What is asked ▸
1. In the forum thread about the NVMe SSD on the Jetson TX1, what is the highest PCIe version and speed the Jetson runs at?
2. Write the next part of the forum thread about the NVMe SSD on the Jetson TX1, picking up after its final line.

Text shown ▸
◇ ◇ ◇ ◇ ◇

Actrually I have 2 set of this combination(TX1 + J120 + 600p SSD), and both have the same issue.
Maybe the NVMe of Linux 3.10 is too old? Or some hardware incompatibility between J120 and 600p?
Has anyone successfully build newer kernel for TX1?

Looks like the drive is capable of PCIe V3 (8GT/s), but Jetson only runs at max V2 (5GT/s). Even so, the drive has throttled all the way back to V1 speeds (2.5GT/s). Throttling back would imply there is a signal quality issue. There are a lot of places signal quality could be a problem, including cables (and cables are the easiest to check…unless it happens to be on an M.2 slot without cables…unfortunately you can’t actually swap out circuit board traces).

One non-conclusive test would be to see the “lspci -vvv” listing on both a known working system and the Jetson, side-by-side. The goal would be to see if the M.2 slot device actually runs at PCIe V2 speeds (or perhaps V3 if the board supports this). Although PCIe V3 could actually be harder to support because of higher speeds, one of the features of PCIe V3 which is new over and beyond PCIe V2 is fine tuning of the de-emphasis. V1 has only -3.5dB available, V2 adds -6dB as a possible de-emphasis, whereas V3 has 11 predefined levels (with active feedback between TX and RX I think the predefined 11 levels are equivalent to something like 32 levels). All of that is to say that V3 might actually work on a system where bus and device are capable of V3 even when V2 on that same system would fail (this would be a case of active tuning between RX and TX for de-emphasis outsmarting the signal problems). To make this long story short, use “lspci -vvv” from a different system and see what kind of signal rate this other system achieves…if this other system throttles back as well, then odds go up that the signal quality is part of the M.2 SSD…if the other system works at V2 or V3 levels, odds go up the issue is related to the Jetson host (which is a mix of module and carrier board).

As to whether older kernels have driver issues, this may be the case. However, there has been a lot of attention to fixing SSD driver problems on L4T, so the driver may not be as far out of date as the 3.10.xx kernel version might otherwise imply. Someone may have more knowledge if you can give more specific information about the Intel 600P SSD (like exact model number and any identifying information). If it turns out you need newer driver code, then rather than using a newer kernel you are better off back porting from mainline into the L4T kernel. Going to mainline kernel actually opens up a whole new set of problems.

Hi linuxdev,

Thank you! This is really helpful!

◇ ◇ ◇ ◇ ◇

Supplied entries ▸
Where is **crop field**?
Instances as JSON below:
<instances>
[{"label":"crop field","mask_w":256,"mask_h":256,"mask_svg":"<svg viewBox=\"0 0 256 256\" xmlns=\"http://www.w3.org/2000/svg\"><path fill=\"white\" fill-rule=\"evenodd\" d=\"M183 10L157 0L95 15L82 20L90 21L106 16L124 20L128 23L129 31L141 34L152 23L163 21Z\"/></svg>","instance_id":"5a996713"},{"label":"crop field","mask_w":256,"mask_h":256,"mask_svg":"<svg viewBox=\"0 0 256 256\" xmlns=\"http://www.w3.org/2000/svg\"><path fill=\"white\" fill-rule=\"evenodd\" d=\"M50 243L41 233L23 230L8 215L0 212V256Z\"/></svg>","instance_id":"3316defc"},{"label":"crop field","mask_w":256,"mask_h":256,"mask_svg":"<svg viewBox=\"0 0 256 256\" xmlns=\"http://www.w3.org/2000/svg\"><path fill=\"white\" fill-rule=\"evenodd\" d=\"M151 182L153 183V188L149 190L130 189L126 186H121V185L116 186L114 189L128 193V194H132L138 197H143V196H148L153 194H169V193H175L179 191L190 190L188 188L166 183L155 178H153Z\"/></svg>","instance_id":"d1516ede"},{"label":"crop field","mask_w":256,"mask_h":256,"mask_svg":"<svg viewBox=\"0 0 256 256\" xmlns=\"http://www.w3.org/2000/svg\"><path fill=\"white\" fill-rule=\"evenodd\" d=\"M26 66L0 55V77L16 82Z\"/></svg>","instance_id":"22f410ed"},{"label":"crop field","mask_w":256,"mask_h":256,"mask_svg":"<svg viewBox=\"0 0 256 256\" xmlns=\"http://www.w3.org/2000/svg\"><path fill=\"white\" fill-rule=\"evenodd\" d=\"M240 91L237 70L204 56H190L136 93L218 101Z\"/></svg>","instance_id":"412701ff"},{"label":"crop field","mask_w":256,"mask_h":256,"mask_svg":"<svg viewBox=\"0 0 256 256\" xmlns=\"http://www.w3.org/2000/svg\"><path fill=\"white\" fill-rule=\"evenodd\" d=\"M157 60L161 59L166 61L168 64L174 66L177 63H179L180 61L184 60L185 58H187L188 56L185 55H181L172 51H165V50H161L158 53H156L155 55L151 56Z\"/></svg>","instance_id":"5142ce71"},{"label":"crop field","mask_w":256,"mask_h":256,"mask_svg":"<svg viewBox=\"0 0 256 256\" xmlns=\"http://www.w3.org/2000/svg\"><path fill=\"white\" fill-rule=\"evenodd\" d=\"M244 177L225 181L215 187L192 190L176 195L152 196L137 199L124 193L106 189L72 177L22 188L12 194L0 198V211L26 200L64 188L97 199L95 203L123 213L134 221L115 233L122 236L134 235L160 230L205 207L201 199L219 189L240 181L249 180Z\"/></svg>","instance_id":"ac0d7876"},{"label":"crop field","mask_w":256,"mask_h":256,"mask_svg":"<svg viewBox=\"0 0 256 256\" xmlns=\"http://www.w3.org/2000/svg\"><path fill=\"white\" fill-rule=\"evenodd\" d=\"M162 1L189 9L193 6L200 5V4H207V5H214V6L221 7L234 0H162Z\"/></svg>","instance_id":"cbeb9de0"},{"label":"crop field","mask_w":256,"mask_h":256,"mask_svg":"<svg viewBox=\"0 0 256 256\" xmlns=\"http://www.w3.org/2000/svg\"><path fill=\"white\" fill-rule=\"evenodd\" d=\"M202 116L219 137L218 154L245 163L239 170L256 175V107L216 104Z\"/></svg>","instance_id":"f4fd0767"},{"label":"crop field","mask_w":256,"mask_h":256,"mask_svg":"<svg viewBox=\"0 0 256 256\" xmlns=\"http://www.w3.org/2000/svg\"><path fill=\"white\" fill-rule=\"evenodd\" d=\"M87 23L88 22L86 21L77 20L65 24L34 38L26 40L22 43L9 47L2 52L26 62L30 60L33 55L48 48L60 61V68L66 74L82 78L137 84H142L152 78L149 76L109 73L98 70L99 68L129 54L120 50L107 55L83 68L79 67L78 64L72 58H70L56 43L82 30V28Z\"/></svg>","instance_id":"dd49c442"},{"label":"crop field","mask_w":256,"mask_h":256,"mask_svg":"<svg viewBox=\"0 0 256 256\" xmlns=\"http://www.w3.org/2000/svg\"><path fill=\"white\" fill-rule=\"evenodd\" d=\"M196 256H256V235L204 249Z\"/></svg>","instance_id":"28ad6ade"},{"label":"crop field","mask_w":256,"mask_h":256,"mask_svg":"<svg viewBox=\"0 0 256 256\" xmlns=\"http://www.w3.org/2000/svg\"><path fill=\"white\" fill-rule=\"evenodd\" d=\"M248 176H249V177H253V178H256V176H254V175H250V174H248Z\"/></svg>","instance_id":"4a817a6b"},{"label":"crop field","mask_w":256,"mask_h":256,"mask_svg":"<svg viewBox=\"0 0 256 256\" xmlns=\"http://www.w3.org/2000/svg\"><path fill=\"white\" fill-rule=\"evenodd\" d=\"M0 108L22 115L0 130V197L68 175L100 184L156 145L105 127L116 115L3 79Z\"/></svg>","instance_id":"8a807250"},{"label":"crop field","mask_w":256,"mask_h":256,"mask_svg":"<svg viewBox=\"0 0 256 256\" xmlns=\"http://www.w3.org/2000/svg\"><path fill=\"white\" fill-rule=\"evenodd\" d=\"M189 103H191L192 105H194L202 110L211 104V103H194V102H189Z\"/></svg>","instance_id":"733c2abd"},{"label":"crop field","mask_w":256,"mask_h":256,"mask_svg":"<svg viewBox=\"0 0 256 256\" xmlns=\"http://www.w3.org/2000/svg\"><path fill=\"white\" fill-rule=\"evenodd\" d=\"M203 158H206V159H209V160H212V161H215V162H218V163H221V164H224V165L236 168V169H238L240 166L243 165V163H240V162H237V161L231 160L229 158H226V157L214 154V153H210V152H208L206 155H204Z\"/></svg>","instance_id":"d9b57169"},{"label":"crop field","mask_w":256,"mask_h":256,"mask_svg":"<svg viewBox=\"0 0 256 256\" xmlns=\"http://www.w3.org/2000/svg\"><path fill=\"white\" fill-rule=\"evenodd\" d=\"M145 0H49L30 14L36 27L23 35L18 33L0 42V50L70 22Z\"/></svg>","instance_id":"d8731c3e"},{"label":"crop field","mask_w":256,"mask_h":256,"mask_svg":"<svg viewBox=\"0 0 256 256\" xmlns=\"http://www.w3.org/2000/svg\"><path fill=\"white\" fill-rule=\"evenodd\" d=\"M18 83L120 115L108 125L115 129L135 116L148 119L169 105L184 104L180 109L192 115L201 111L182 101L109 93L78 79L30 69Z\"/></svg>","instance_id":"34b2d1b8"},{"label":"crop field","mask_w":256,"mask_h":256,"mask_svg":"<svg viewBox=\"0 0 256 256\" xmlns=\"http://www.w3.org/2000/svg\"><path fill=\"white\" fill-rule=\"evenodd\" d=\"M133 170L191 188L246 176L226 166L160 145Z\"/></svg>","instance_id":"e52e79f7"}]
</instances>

◇ ◇ ◇ ◇ ◇

Answers to the exercises ▸
1. PCIe V2 (5GT/s)

2.
I will check the M.2 slot to find whether it is a connection issue to prevent an PCIe V2 speed.
Unfortunately I currently do not have a machine to test the SSD (I have to say the TX1 is the newest platform I have for now).
Is there any command or sth. I can run to verify if one machine support PCIe v3/V2/V1?

I am downloading linux driver bachports, and trying to compile an kernel module and give it another try.
And the SSD is Intel 600P 256G https://www-ssl.intel.com/content/www/us/en/solid-state-drives/solid-state-drives-600p-series.html

The root complex or PCI bridge (the part determining what version of PCIe is possible) is typically shown as a PCIe device under lspci (if you don’t have a device connected, then the root complex may not show up). If that bridge or root complex is used by your end device, then “lspci -t” will show a tree view where your device can be matched to a given bridge or root complex. Within the bridge or root complex information (sudo lspci -vvv) will be the link capability, “LnkCap”, and will list one of 2.5GT/s, 5GT/s, or 8GT/s. These correspond to a capability of PCIe V1, V2, or V3, respectively. The link status, “LnkSta”, offers information about the speed a lane of the link is actually running at.

I do not know what form of support Intel has for Linux drivers on that drive, but do keep in mind that if the driver was intended for a 4.x kernel version, then you would need source code to back port (binary drivers wouldn’t help). Should you choose to back port, it does not mean the changes from the 3.10.x version are an improvement…the changes could be just to make mainline work. Plus, you still don’t know if the particular problem is driver related or not.

I just order an M.2 to PCIe x4 convertion board, and planning to try there SSDs on my desktop machine. If it works, it should be the problem of the M.2 slot or the driver.

And then I am going to get another M.2 SATA3 SSD to test the slot. ( so much money, oh my god! )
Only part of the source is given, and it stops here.